— Кажись, готов.
— Тогда приступим.
Вампир поднес его запястье к губам, слегка уколол кожу, но, собрав волю воедино, так сжал челюсти, что прокусил руку насквозь. Он уже сделал первый глоток, как вдруг Томпсон уперся ему в грудь, силясь оттолкнуть, и взмолился:
— Нет, нет, нет! Это тело мое!
Даже глаза его потемнели от невыносимой муки, и вампир отшатнулся, позабыв захлопнуть рот. Подбородок защекотала скатившаяся капля крови.
— Ты чего? Больно, что ли? Терпи, в начале оно всегда так, — успокоил он претендента на бессмертие, но тот уже перестал трястись, и по зрачкам разлилась невнятная голубизна.
— Это я… рефлекторно. Продолжай.
Стараясь причинять поменьше боли, вампир сосал кровь, и под конец Томпсон так ослабел, что пришлось поддерживать его плечом. Теперь точно пора. Он распорол себе ладонь.
— Пей, — скомандовал Эйдан, но укушенный плотно сжал губы, как ребенок перед ложкой касторки.
И лишь тогда вампир распаниковался окончательно.
— Ты сбрендил? Сдохнешь ведь! Пей!
— Ммм…
— Пей, кому говорят!!
— Там… на столе… принеси…
Со всех ног он бросился к столику, не успев подумать, за чем его послали. Грянул выстрел. Обернувшись, вампир увидел, как из рук Томпсона вываливается револьвер, а сам мужчина сползает на пол. Все еще не понимая, что случилось, Эйдан провел рукой по рубашке и тупо уставился на пепел, припорошивший пальцы.

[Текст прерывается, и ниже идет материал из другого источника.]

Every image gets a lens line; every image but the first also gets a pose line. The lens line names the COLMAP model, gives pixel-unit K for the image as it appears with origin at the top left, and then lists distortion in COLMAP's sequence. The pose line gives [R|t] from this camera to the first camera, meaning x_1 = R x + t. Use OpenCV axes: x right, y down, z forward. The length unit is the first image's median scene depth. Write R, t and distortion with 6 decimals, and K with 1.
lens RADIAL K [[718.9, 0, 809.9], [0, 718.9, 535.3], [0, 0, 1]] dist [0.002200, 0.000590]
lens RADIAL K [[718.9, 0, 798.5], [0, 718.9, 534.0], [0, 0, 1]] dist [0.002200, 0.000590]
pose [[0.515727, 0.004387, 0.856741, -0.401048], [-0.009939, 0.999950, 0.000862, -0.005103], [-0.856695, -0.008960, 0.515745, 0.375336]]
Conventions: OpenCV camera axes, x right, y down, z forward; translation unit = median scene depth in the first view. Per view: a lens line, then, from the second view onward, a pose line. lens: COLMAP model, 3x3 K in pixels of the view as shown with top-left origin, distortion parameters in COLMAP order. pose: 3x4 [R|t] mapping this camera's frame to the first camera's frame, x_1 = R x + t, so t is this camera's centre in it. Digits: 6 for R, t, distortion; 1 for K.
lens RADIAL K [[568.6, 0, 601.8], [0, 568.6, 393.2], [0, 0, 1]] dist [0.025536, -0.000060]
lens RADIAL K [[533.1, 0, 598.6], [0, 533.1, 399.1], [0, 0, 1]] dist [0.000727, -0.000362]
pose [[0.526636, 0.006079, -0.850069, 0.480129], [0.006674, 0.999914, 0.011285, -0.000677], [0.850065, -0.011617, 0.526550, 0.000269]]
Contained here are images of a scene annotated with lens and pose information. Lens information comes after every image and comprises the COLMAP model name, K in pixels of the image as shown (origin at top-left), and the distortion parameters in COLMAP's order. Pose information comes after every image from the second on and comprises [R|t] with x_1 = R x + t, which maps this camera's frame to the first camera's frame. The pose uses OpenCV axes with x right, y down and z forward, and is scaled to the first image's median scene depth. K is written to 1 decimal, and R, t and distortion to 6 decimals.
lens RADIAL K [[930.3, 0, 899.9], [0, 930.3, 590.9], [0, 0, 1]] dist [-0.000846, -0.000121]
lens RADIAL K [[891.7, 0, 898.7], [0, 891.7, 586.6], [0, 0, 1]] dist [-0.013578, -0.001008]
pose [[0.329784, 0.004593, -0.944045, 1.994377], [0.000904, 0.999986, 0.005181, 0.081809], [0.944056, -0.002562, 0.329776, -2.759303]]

— Так не бывает, — сказал Эйдан.
— Теперь бывает, — Томпсон едва шевелил серыми губами.
В сердце пуля не попала, прошла чуть выше, но процесс начался. Столь запредельной была боль, что тело отказалось ее признать и просто сообщило вампиру, что с каждой секундой его становится все меньше и меньше.
А голос нарастал, и Эйдан уже не сомневался, что слышит его взаправду. Ухватив задвижку немеющими пальцами, он распахнул окно и увидел, что у ворот стоит старуха в черном платье, простоволосая. Седые космы развевались на ветру, словно хлопья морской пены во время прибоя. Раскачиваясь и хлопая в ладоши, баньши пела знакомые слова. Вот к ней подлетела Табита и чуть не сшибла с ног. Проследив за ее взглядом, закричала сама и вцепилась в чугунные прутья ворот, сминая их, как проволоку. Но баньши не сбилась с ритма.